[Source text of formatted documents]

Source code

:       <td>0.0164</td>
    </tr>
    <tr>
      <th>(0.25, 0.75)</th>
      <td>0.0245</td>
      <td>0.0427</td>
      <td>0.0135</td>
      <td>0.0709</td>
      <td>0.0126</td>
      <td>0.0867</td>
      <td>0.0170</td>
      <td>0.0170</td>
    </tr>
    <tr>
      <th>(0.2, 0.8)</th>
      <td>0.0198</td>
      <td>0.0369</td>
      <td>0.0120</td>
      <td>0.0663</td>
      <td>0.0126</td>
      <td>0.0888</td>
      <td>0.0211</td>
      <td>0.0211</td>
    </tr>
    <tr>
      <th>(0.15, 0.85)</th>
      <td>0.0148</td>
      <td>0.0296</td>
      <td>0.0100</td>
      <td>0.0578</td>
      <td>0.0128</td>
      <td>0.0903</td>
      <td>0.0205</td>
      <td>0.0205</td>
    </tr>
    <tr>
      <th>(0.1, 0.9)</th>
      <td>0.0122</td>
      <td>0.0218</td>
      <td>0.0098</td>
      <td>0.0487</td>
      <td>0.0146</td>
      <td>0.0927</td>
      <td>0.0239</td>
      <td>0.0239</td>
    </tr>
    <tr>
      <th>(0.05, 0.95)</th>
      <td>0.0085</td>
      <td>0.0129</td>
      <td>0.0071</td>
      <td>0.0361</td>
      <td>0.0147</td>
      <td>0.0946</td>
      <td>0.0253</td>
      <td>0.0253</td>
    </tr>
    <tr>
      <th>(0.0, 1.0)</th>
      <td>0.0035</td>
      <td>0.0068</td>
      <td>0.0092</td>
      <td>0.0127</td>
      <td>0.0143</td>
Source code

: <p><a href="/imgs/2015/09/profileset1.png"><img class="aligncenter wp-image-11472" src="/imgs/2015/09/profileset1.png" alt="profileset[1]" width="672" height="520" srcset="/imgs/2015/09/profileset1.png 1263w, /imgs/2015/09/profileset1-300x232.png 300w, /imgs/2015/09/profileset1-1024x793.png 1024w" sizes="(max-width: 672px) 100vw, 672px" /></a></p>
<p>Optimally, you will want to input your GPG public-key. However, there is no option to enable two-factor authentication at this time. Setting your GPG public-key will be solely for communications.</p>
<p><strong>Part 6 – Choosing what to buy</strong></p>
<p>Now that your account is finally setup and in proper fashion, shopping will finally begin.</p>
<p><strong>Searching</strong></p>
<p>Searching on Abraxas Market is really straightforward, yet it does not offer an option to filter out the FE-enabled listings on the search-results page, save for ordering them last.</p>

Aim of the task: Repeat all of the data above line for line, with no changes.

Response area:
Source code

:       <td>0.0164</td>
    </tr>
    <tr>
      <th>(0.25, 0.75)</th>
      <td>0.0245</td>
      <td>0.0427</td>
      <td>0.0135</td>
      <td>0.0709</td>
      <td>0.0126</td>
      <td>0.0867</td>
      <td>0.0170</td>
      <td>0.0170</td>
    </tr>
    <tr>
      <th>(0.2, 0.8)</th>
      <td>0.0198</td>
      <td>0.0369</td>
      <td>0.0120</td>
      <td>0.0663</td>
      <td>0.0126</td>
      <td>0.0888</td>
      <td>0.0211</td>
      <td>0.0211</td>
    </tr>
    <tr>
      <th>(0.15, 0.85)</th>
      <td>0.0148</td>
      <td>0.0296</td>
      <td>0.0100</td>
      <td>0.0578</td>
      <td>0.0128</td>
      <td>0.0903</td>
      <td>0.0205</td>
      <td>0.0205</td>
    </tr>
    <tr>
      <th>(0.1, 0.9)</th>
      <td>0.0122</td>
      <td>0.0218</td>
      <td>0.0098</td>
      <td>0.0487</td>
      <td>0.0146</td>
      <td>0.0927</td>
      <td>0.0239</td>
      <td>0.0239</td>
    </tr>
    <tr>
      <th>(0.05, 0.95)</th>
      <td>0.0085</td>
      <td>0.0129</td>
      <td>0.0071</td>
      <td>0.0361</td>
      <td>0.0147</td>
      <td>0.0946</td>
      <td>0.0253</td>
      <td>0.0253</td>
    </tr>
    <tr>
      <th>(0.0, 1.0)</th>
      <td>0.0035</td>
      <td>0.0068</td>
      <td>0.0092</td>
      <td>0.0127</td>
      <td>0.0143</td>
Source code

: <p><a href="/imgs/2015/09/profileset1.png"><img class="aligncenter wp-image-11472" src="/imgs/2015/09/profileset1.png" alt="profileset[1]" width="672" height="520" srcset="/imgs/2015/09/profileset1.png 1263w, /imgs/2015/09/profileset1-300x232.png 300w, /imgs/2015/09/profileset1-1024x793.png 1024w" sizes="(max-width: 672px) 100vw, 672px" /></a></p>
<p>Optimally, you will want to input your GPG public-key. However, there is no option to enable two-factor authentication at this time. Setting your GPG public-key will be solely for communications.</p>
<p><strong>Part 6 – Choosing what to buy</strong></p>
<p>Now that your account is finally setup and in proper fashion, shopping will finally begin.</p>
<p><strong>Searching</strong></p>
<p>Searching on Abraxas Market is really straightforward, yet it does not offer an option to filter out the FE-enabled listings on the search-results page, save for ordering them last.</p>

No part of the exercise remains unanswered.